In optical communications systems and networks, optical fiber cables are used to interconnect components and to carry optical signals between the components. The optical fiber cables have optical fiber connectors on each end that hold the ends of the optical fibers of the cable. Optical fiber cables may have a single optical fiber or multiple fibers. Optical fiber cables that have multiple optical fibers are terminated on their ends with multi-optical fiber (MOF) connectors. MOF connectors are adapted to mate with multi-channel optical communications modules, referred to herein as parallel optical communications modules. A parallel optical communications module is a device that includes multiple optoelectronic devices, such as, for example, laser diodes, light-emitting diodes (LEDs) and/or photodiodes, and various electrical components, such as, for example, laser diode driver integrated circuits (ICs), transimpedance amplifiers (TIAs) and/or receiver ICs.
Optical signals generated by the laser diodes or LEDs are optically coupled by an optics system of the module into the MOF connector connected thereto, which then couples the signals into respective ends of respective optical fibers held in the MOF connector. Optical signals passing out of ends of optical fibers held in the MOF connector are coupled by the optics system of the parallel optical communications module onto respective photodiodes of the module.
MOF connectors are available in a variety of types, styles and configurations, as are the parallel optical communications modules with which they are used. MOF connectors of all types, styles and configurations perform the same function, namely, the function of mechanically coupling the ends of the fibers held therein with the respective mated parallel optical communications modules. Mating features of the MOF connector engage mating features of the parallel optical communications module to mechanically couple the connector with the module in a way that optically aligns the optical pathways of the connector with the optical pathways of the module.

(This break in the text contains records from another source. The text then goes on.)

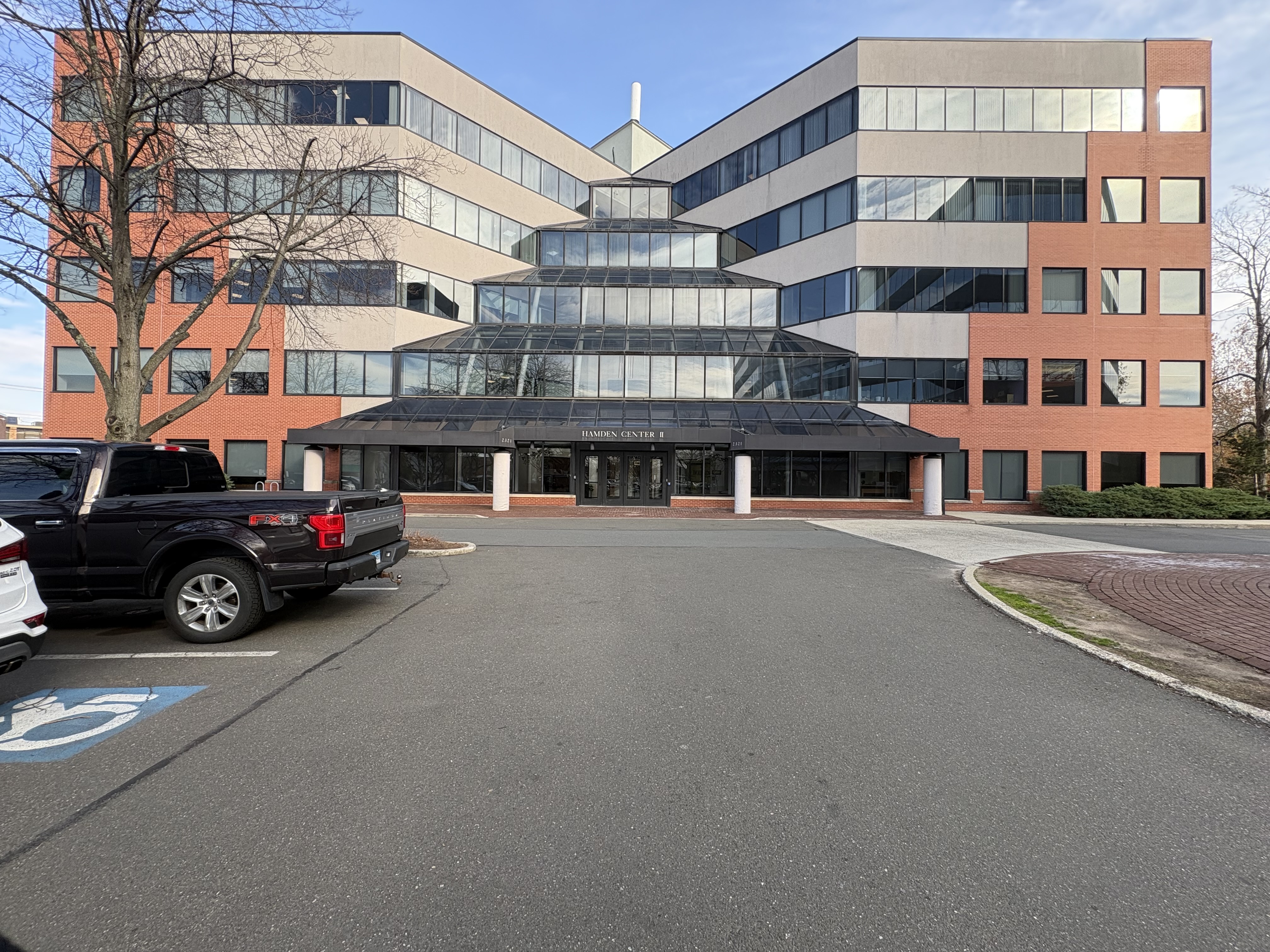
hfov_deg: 102.1
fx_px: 514
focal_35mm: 14
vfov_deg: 85.7
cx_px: 635
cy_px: 476
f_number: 2.2
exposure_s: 1/245
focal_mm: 2.22
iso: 40
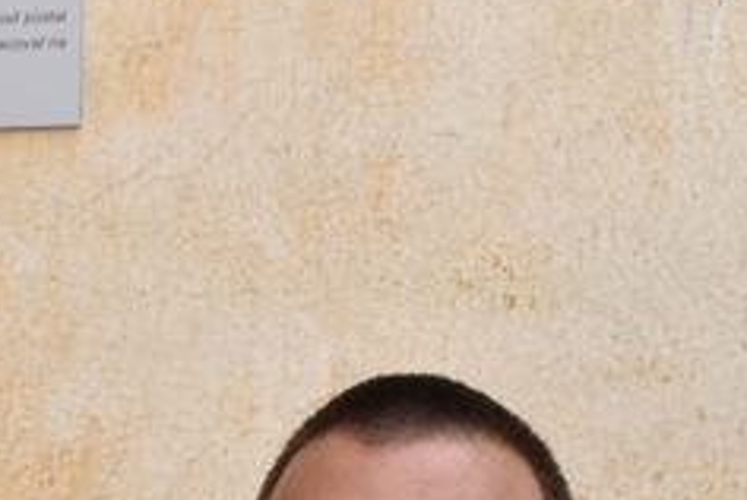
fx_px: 3781
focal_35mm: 182
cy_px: 783
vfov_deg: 7.4
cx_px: 0
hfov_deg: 11.2
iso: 100
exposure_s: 1/125
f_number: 5.6
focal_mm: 28
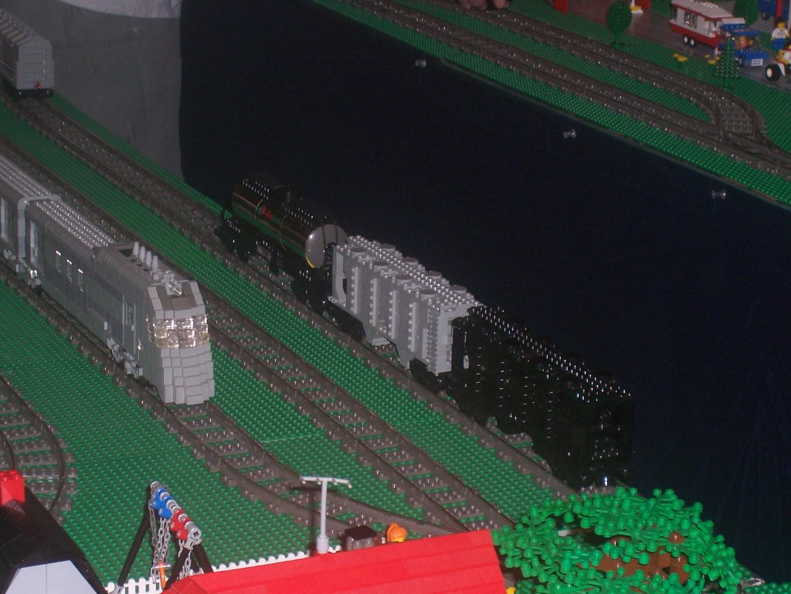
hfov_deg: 19.3
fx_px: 2331
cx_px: 396
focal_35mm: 102
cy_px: 297
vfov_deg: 14.5
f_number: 4.6
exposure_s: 1/90
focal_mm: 16.8
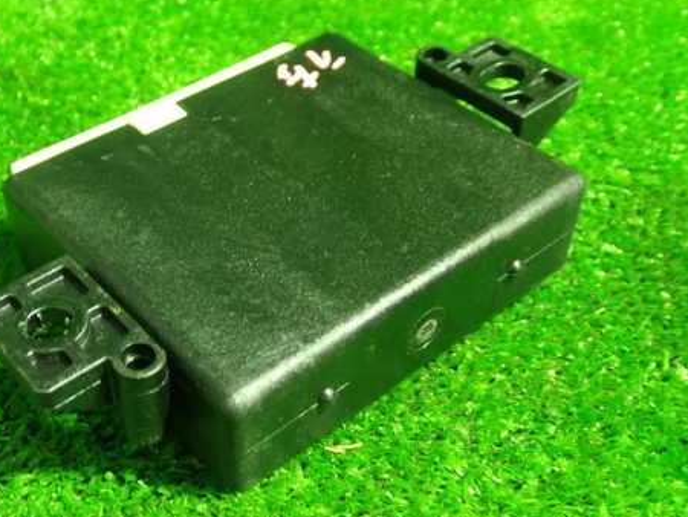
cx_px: 266
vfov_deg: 30.3
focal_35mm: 48
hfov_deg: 39.4
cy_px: 260
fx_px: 955
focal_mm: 6.37
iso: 800
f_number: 2.5
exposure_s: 1/25
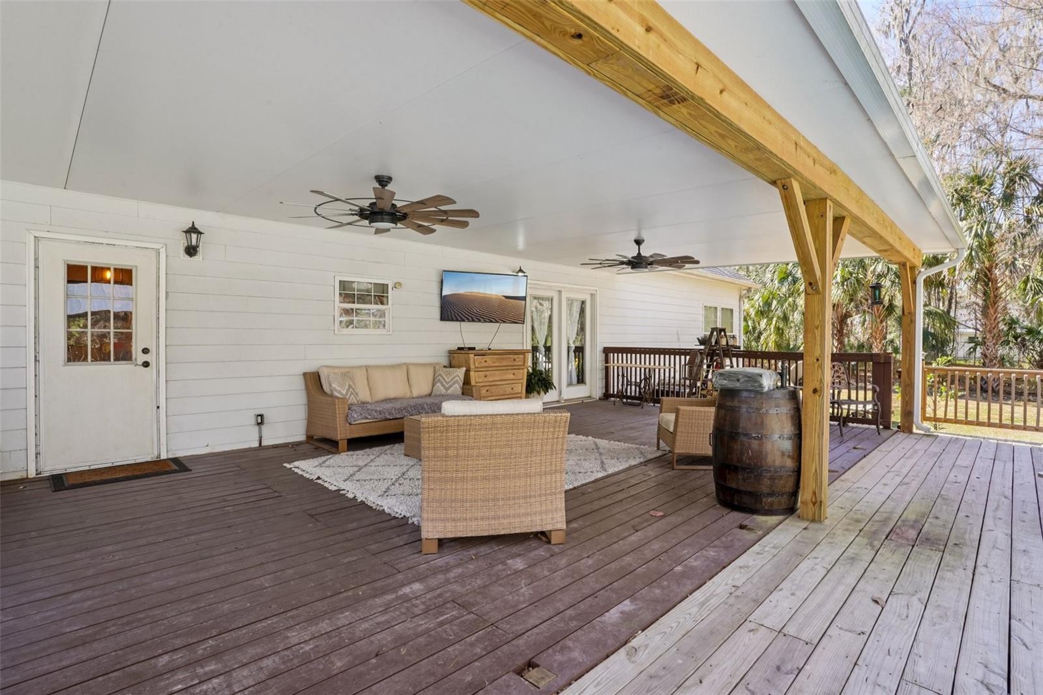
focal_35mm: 17
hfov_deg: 93.3
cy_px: 348
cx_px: 522
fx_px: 492
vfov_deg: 70.4
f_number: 14
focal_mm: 17
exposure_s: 1/25
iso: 400
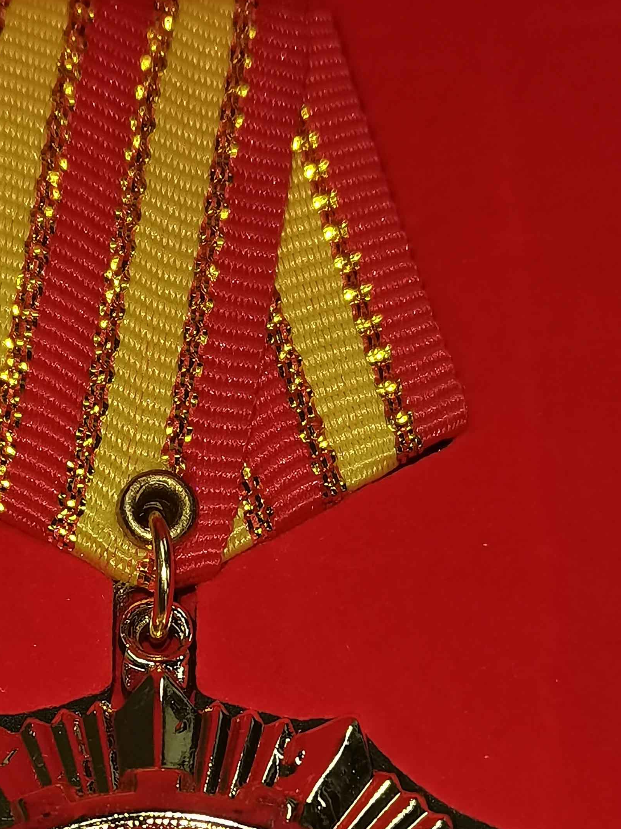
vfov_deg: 20.8
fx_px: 2225
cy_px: 670
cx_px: 139
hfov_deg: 15.8
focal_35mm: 93
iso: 160
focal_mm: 5.58
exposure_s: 1/100
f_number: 1.8
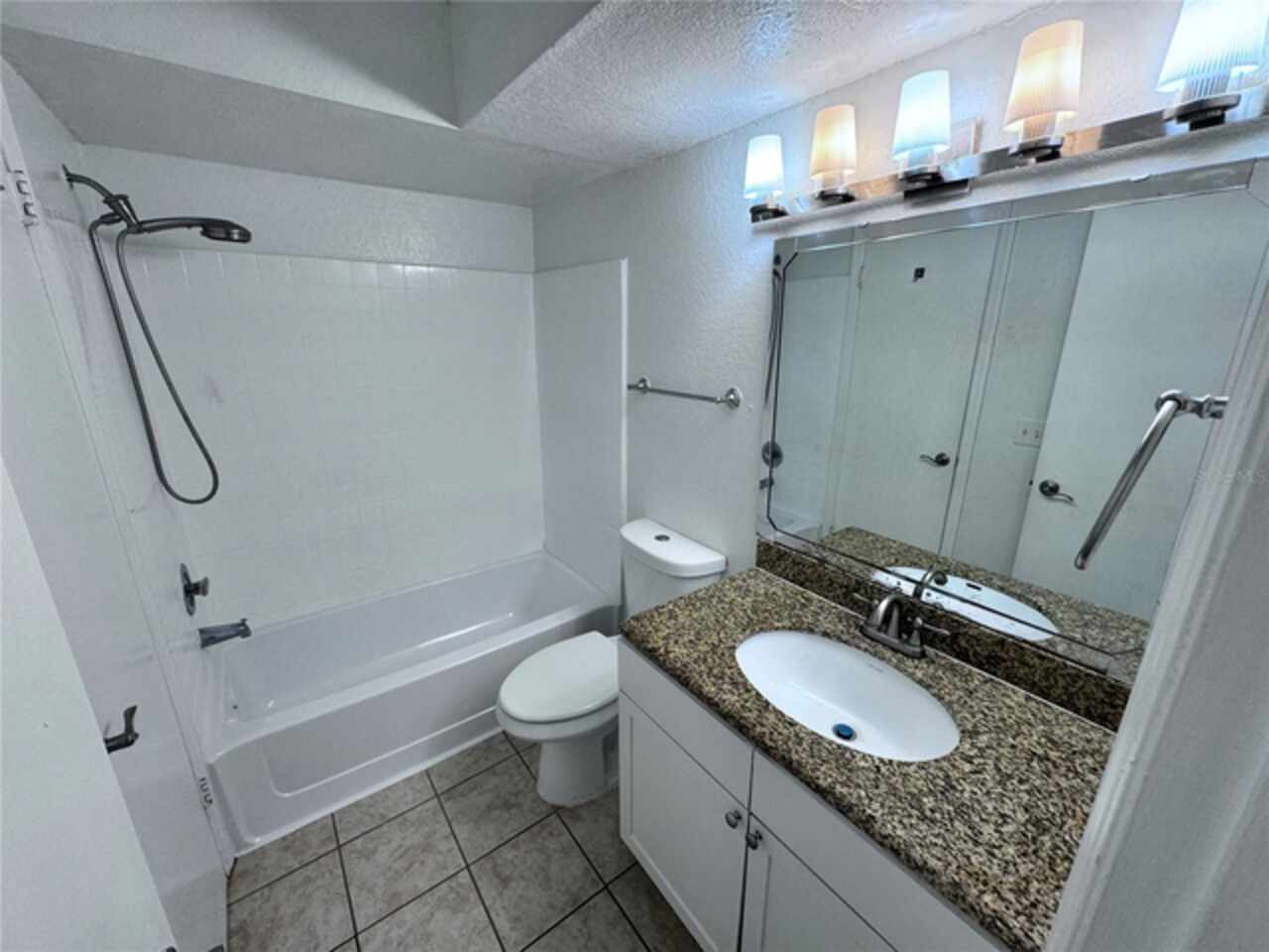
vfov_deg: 85.7
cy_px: 476
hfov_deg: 102.1
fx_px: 513
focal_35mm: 14
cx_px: 634
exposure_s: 1/120
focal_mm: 2.22
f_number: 2.2
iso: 160
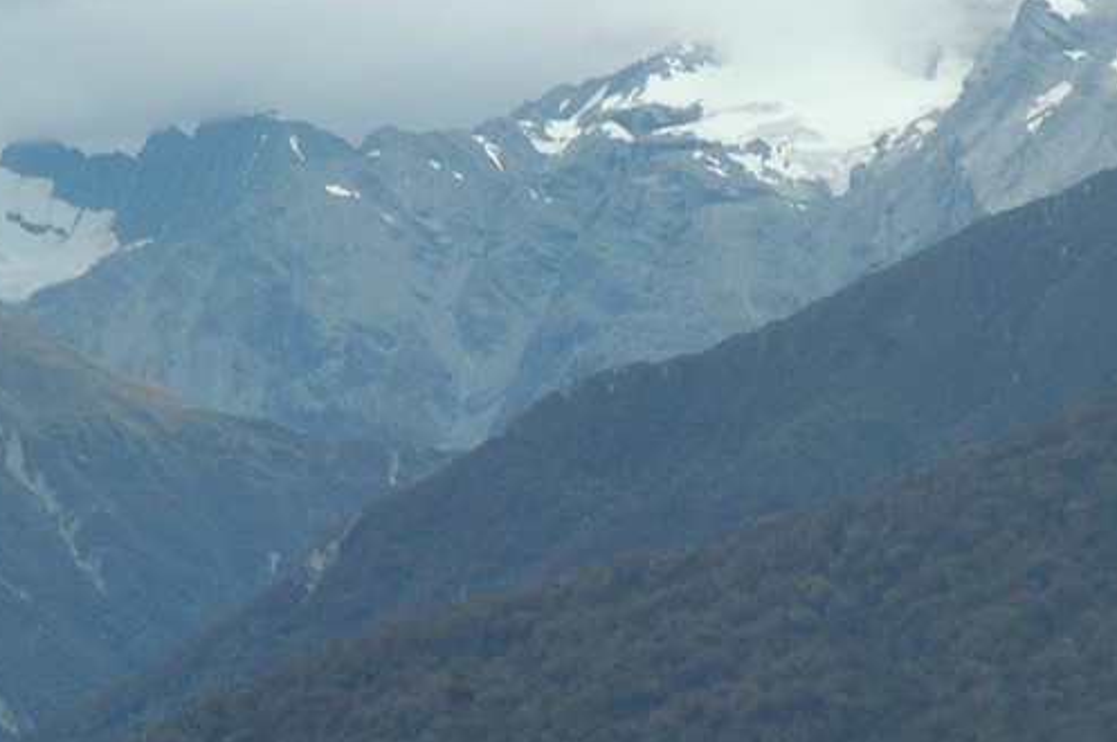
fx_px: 9854
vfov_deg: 4.3
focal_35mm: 318
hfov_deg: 6.5
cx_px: 542
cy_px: 360
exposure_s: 1/320
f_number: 10
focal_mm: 70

There are times when it is necessary or desirable to interface an MOF connector of one optical fiber cable with an MOF connector of another optical fiber cable. For example, it may be necessary or desirable to extend the length of an optical link by joining multiple optical fiber cables together end to end. For this reason, some MOF connectors are designed to be able to mate with one another in addition to being designed to mate with a parallel optical communications module. For example, female mating features (e.g., cylindrical holes) of one of the MOF connectors may be shaped, sized and positioned to receive male mating features (e.g., pins) of another MOF connector. In such cases, the mating of the MOF connectors brings the ends of the optical fibers held in one of the MOF connectors into proximity and alignment with the respective ends of the optical fibers held in the other MOF connector. In some cases, a receptacle or adapter is used to hold the MOF connectors and maintain them in the mated arrangement.
Some manufacturers of MOF connectors also manufacture adapters that are designed to interconnect the MOF connectors. For example, US Conec, a company headquartered in Hickory, North Carolina, manufactures an adapter for interconnecting two MOF connectors known in the industry as MTP® connectors, which are also manufactured by US Conec. MTP® connectors have multi-fiber ferrules that hold the ends of the fibers. The adapter has receptacles formed in opposite sides thereof into which respective MTP® connectors are inserted. When the connectors are inserted into the receptacles of the adapter, the end faces of the multi-fiber ferrules abut one another in an aligned configuration such that the respective fiber end faces held in the abutting ferrules are precisely aligned with one another. The precise alignment of the respective fiber end faces is important in preventing optical losses from occurring as optical signals are coupled from the fiber end faces held in one ferrule into the opposing fiber end faces held in the other ferrule.
Although such adapters work well for their intended purposes, they are not suitable for use with all types of MOF connectors. For example, such adapters are not suitable for use with MOF connectors in which the optical pathways turn, or bend, in between the end faces of the optical fibers held therein and the output facet of the connector. For example, MOF connectors exist that bend the optical pathways by a non-zero angle (e.g., 90°) in between the ends of the optical fibers and the output facet of the MOF connector. Currently, suitable adapters for easily, quickly and precisely interfacing such connectors do not exist. Accordingly, a need exists for such an adapter.